Abdelmalek Droukdel alias Abou Moussab Abdelwadoud, chef d'AQMI; a été neutralisé


C’est un gros coup que viennent de porter les forces françaises à al-Qaïda au Maghreb islamique [AQMI]. En effet, ce 5 juin, la ministre des Armées, Florence Parly, a annoncé que le chef de cette organisation jihadiste, l’algérien Abdelmalek Droukdel [alias Abou Moussab Abdelwadoud], a été tué dans le nord du Mali, lors d’une opération de la force Barkhane [vraisemblablement menée par la Task Force Sabre, c’est à dire les forces spéciales].

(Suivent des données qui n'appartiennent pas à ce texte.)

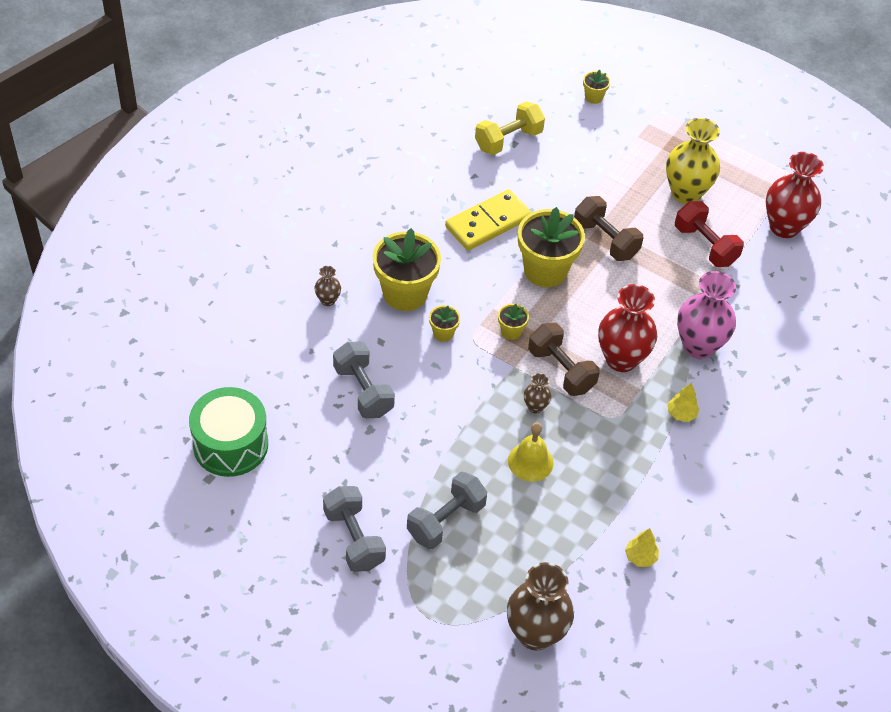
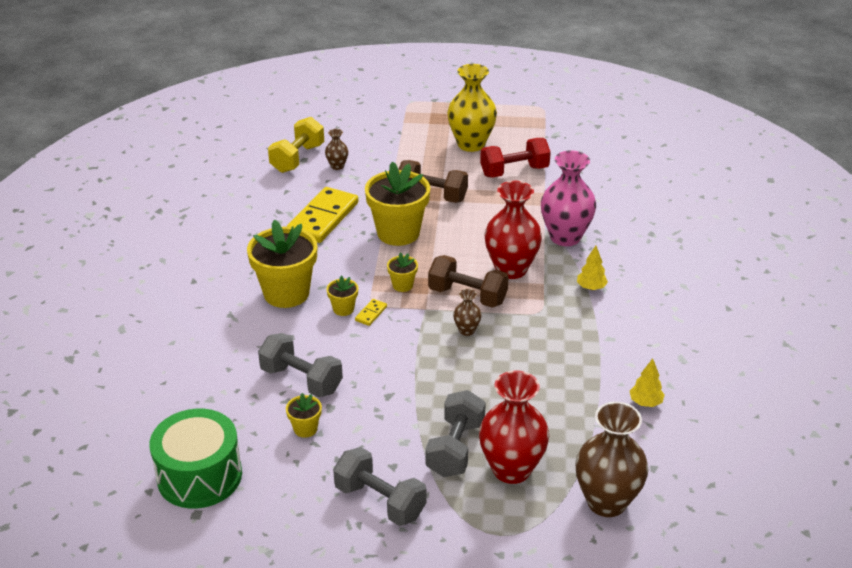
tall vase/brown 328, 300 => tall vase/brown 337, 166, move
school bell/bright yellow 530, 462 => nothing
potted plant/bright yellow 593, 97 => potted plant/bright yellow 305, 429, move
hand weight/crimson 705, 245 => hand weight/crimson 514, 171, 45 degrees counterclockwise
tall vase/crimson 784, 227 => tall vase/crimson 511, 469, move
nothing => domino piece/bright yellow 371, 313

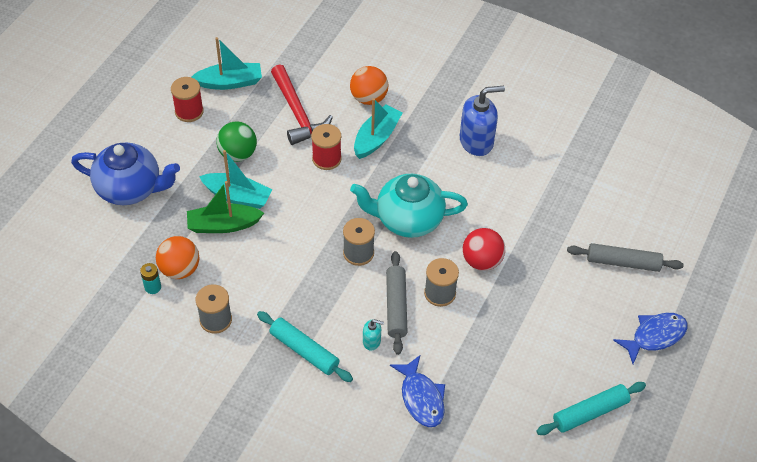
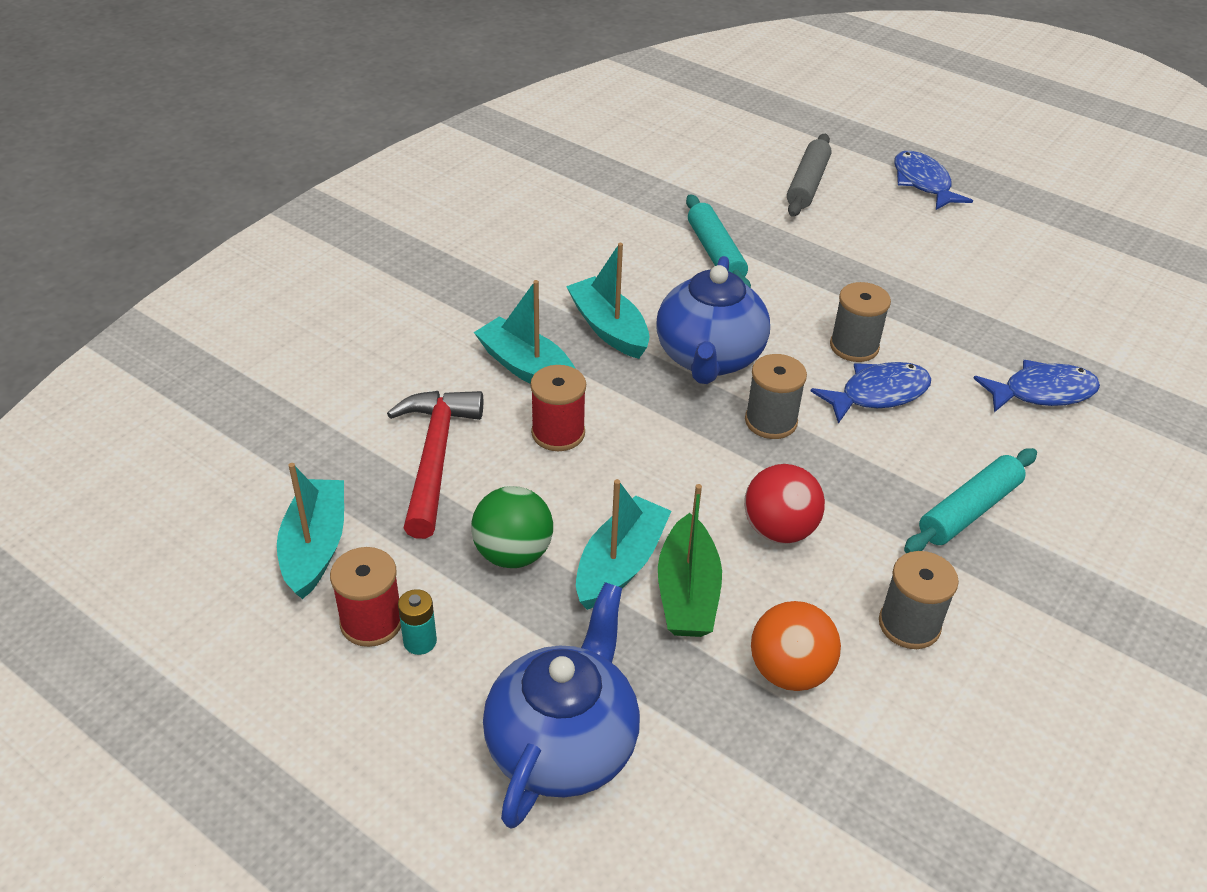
AA battery/aqua 153, 287 => AA battery/aqua 420, 641, move
hammer/crimson 297, 113 => hammer/crimson 435, 458, 75 degrees counterclockwise
ball/orange-coloured 368, 98 => nothing
teapot/aqua 408, 219 => teapot/blue 709, 358
soap pump/aqua 372, 341 => nothing
dough roller/gray 396, 306 => toy fish/blue 878, 394
soap pump/blue 476, 141 => nothing
ball/crimson 482, 261 => ball/crimson 779, 530, move
dough roller/aqua 590, 413 => dough roller/aqua 716, 253, move
nothing => boat/aqua 609, 328

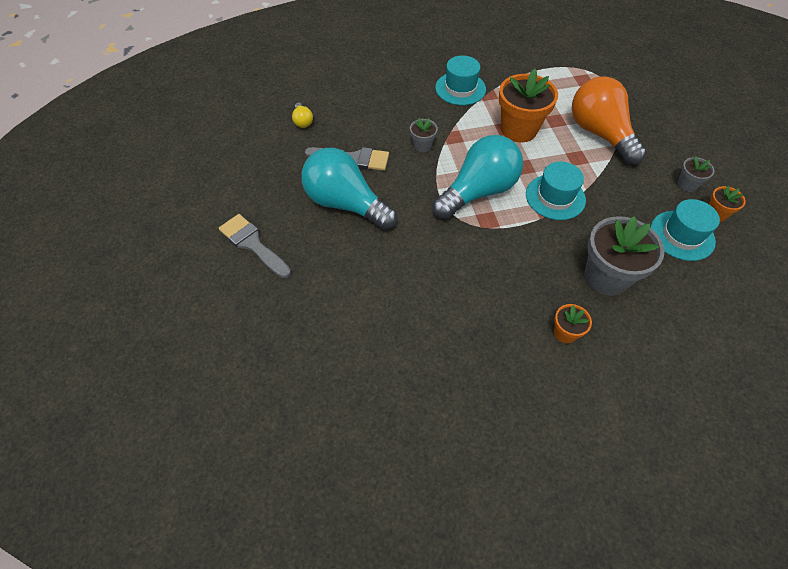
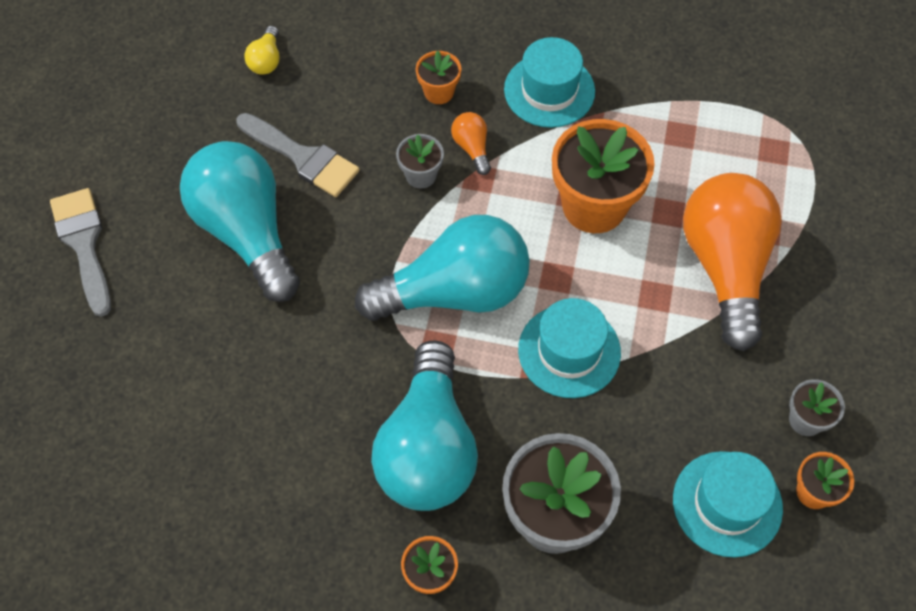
nothing => lightbulb/aqua 428, 447
nothing => potted plant/orange-coloured 439, 92
nothing => lightbulb/orange-coloured 472, 148

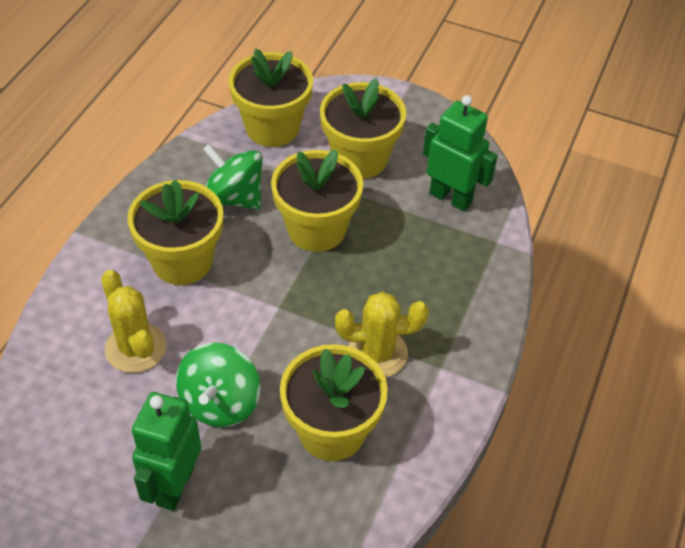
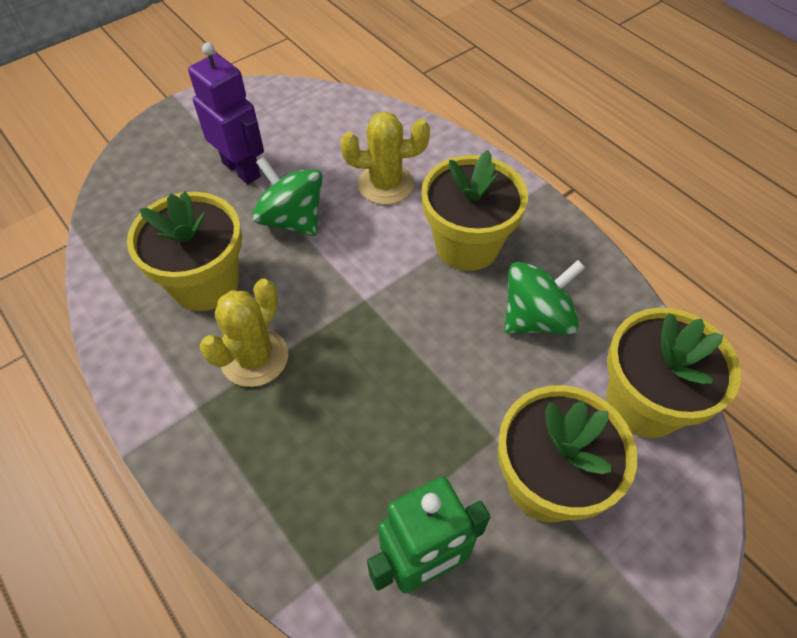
robot/green 174, 485 => robot/purple 242, 169
potted plant/bright yellow 316, 229 => nothing

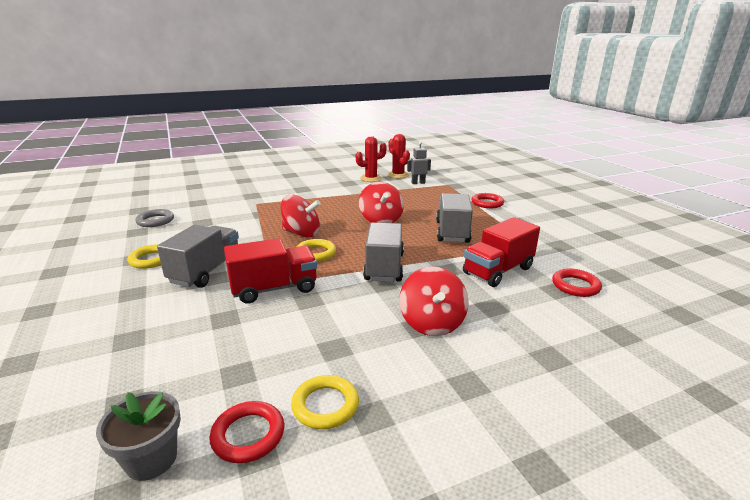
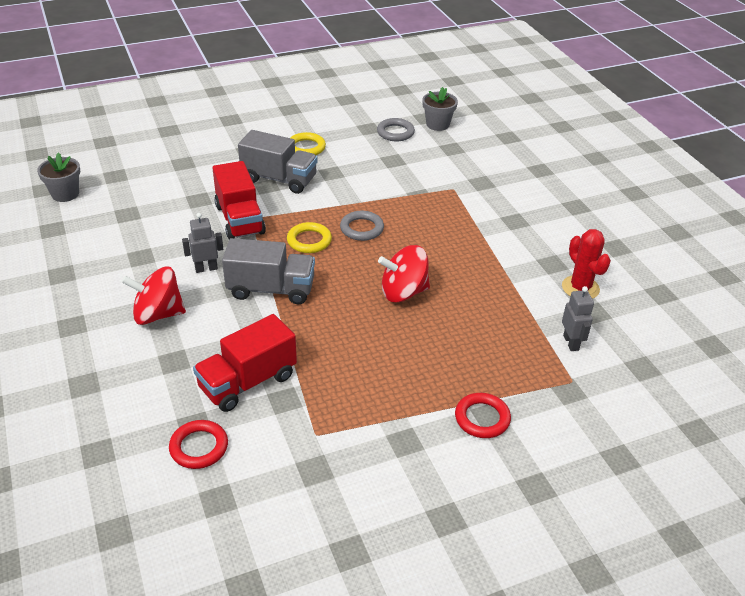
ring/crimson 248, 435 => nothing
whirligig/crimson 301, 233 => ring/gray 362, 228
ring/bright yellow 325, 405 => nothing
prickly plant/crimson 398, 175 => nothing
lorry/gray 452, 232 => nothing
lorry/crimson 498, 271 => lorry/crimson 248, 382, 90 degrees counterclockwise
nothing => robot/gray 206, 268
nothing => potted plant/gray 437, 124

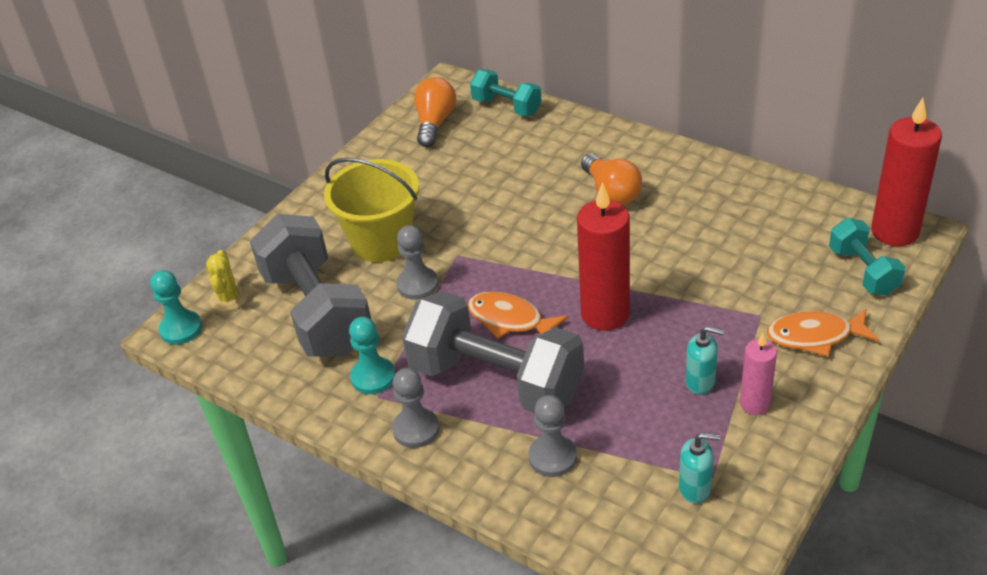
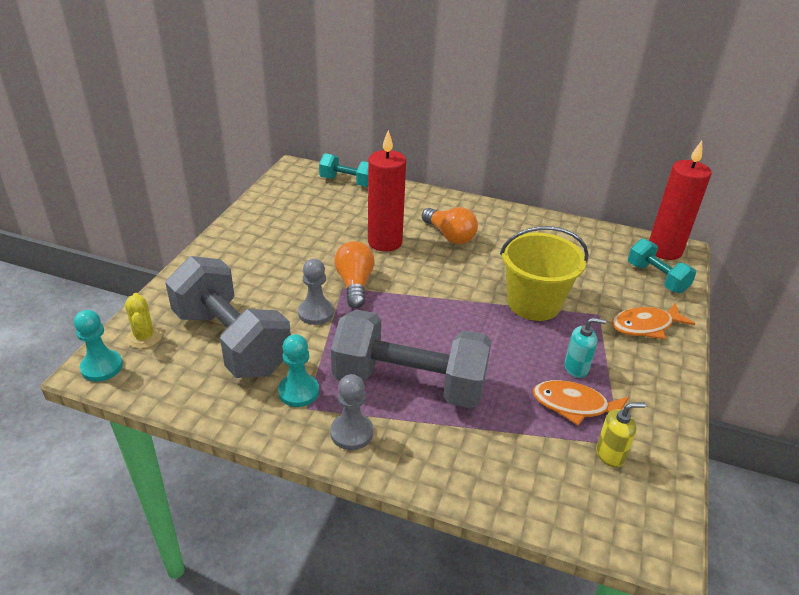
bucket/bright yellow 381, 241 => bucket/bright yellow 534, 303, move
lightbulb/orange-coloured 435, 123 => lightbulb/orange-coloured 354, 284, move
toy fish/orange-coloured 510, 320 => toy fish/orange-coloured 575, 406, move
pawn/gray 552, 457 => nothing
candle/crimson 605, 314 => candle/crimson 385, 242, move
soap pump/aqua 695, 488 => soap pump/bright yellow 610, 454
candle/rose-pink 754, 404 => nothing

« Le 3 juin, les forces armées françaises, avec le soutien de leurs partenaires, ont neutralisé l’émir Al-Qaida au Maghreb islamique, Abdelmalek Droukdal, et plusieurs de ses proches collaborateurs, lors d’une opération dans le nord du Mali », a en effet indiqué Mme Parly, via Twitter.

« Ce combat essentiel pour la paix et la stabilité dans la région vient de connaître un succès majeur », a encore fait valoir Mme Parly, sans donner plus de détails sur cette opération qui aura été fatale au chef d’AQMI. « Je félicite et remercie tous ceux qui ont permis et mené ces opérations audacieuses, qui portent des coups sévères à ces groupes terroristes. Nos forces, en coopération avec leurs partenaires du G5 Sahel, continueront à les traquer sans relâche », a-t-elle ajouté.

Né en 1970 à Meftah, en Algérie, Abdelmalek Droukdel [ou Droukdal] avait pris la tête du Groupe salafiste pour la prédication et le combat [GSPC] en 2004. Sous sa houlette, l’organisation fit allégeance à al-Qaïda en 2006 et prit l’appellation d’AQMI.

Les mois suivants, Droukdel revendiqua plusieurs attentats particulièrement meurtriers en Algérie, pour lesquels il fut d’ailleurs condamné à mort par contumance. Ses activités s’étant étendues au Sahel, AQMI multiplia les enlèvements d’Occidentaux. En 2011, Michel Germaneau fut assassiné, après une tentative des forces mauritaniennes et françaises pour le libérer.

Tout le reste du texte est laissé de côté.